Alastair Crooke, Without Any Masterpiece Theatre  --  and who he quotes, Raul Meijer.

Richard Rorty, though he be dead (quotes below -- see The Paper Of Record's original 1998 review.)
"[M]embers of labor unions, and unorganized unskilled workers, will sooner or later realize that their government is not even trying to prevent wages from sinking or to prevent jobs from being exported. Around the same time, they will realize that suburban white-collar workers — themselves desperately afraid of being downsized — are not going to let themselves be taxed to provide social benefits for anyone else.

"At that point, something will crack. The nonsuburban electorate will decide that the system has failed and start looking around for a strongman to vote for — someone willing to assure them that, once he is elected, the smug bureaucrats, tricky lawyers, overpaid bond salesmen, and postmodernist professors will no longer be calling the shots. …

"One thing that is very likely to happen is that the gains made in the past 40 years by black and brown Americans, and by homosexuals, will be wiped out.
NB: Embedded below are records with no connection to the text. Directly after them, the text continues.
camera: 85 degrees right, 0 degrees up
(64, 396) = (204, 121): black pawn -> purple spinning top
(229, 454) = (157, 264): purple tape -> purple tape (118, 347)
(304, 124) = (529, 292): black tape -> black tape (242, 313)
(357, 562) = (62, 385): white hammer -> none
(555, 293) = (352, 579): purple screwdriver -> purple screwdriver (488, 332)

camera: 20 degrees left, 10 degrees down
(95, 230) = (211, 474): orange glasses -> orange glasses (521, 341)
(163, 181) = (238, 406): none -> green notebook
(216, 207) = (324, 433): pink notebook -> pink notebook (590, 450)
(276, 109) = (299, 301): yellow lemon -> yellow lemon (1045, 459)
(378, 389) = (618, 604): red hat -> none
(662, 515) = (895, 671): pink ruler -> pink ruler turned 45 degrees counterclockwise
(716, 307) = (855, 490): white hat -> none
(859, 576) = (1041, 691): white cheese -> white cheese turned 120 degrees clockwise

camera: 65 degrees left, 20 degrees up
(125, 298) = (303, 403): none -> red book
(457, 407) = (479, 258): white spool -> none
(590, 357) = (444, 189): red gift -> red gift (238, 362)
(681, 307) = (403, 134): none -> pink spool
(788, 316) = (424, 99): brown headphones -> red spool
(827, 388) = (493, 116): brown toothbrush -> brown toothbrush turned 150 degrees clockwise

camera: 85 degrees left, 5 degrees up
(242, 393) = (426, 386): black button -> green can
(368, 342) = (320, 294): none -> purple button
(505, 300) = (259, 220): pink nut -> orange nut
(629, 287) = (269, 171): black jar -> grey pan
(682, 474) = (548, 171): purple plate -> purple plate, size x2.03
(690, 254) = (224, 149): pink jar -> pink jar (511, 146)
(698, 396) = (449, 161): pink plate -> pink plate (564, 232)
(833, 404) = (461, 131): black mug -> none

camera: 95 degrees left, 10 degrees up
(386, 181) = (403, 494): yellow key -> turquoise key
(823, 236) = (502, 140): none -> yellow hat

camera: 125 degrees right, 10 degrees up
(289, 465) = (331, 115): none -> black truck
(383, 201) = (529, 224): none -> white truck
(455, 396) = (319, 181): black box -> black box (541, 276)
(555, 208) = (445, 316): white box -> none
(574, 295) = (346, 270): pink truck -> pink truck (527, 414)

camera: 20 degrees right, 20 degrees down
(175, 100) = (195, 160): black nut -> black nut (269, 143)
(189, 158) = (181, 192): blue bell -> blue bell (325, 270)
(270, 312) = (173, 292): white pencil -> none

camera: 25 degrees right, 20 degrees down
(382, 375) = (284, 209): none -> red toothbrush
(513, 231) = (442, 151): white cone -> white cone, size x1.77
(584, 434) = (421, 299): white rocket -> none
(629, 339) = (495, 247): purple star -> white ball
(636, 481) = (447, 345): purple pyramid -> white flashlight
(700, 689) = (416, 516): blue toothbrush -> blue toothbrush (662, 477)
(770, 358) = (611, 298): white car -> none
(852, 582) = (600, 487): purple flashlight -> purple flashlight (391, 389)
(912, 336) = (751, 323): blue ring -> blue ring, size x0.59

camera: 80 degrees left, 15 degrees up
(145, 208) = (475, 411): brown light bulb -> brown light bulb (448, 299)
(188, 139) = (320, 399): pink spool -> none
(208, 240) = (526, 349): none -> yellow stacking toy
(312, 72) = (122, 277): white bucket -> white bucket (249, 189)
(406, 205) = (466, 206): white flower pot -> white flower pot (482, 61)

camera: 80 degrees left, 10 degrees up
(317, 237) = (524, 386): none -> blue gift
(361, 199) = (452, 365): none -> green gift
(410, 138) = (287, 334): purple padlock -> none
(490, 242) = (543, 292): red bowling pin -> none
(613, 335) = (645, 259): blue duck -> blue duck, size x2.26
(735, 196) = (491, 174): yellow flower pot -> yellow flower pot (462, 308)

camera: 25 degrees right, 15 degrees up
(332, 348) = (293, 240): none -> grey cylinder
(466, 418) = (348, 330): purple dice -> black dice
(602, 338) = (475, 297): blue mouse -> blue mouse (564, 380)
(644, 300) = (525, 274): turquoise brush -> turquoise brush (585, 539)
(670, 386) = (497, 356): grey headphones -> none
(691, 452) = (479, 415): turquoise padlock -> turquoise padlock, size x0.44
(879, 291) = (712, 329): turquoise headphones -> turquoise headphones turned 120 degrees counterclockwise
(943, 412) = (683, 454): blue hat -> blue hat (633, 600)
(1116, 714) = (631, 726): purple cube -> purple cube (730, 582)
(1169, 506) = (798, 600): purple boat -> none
Jocular contempt for women will come back into fashion. … All the resentment which badly educated Americans feel about having their manners dictated to them by college graduates will find an outlet...

"This world economy will soon be owned by a cosmopolitan upper class which has no more sense of community with any workers anywhere than the great American capitalists of the year 1900... [This group included intellectuals who are] quite well insulated, at least in the short run, from the effects of globalization."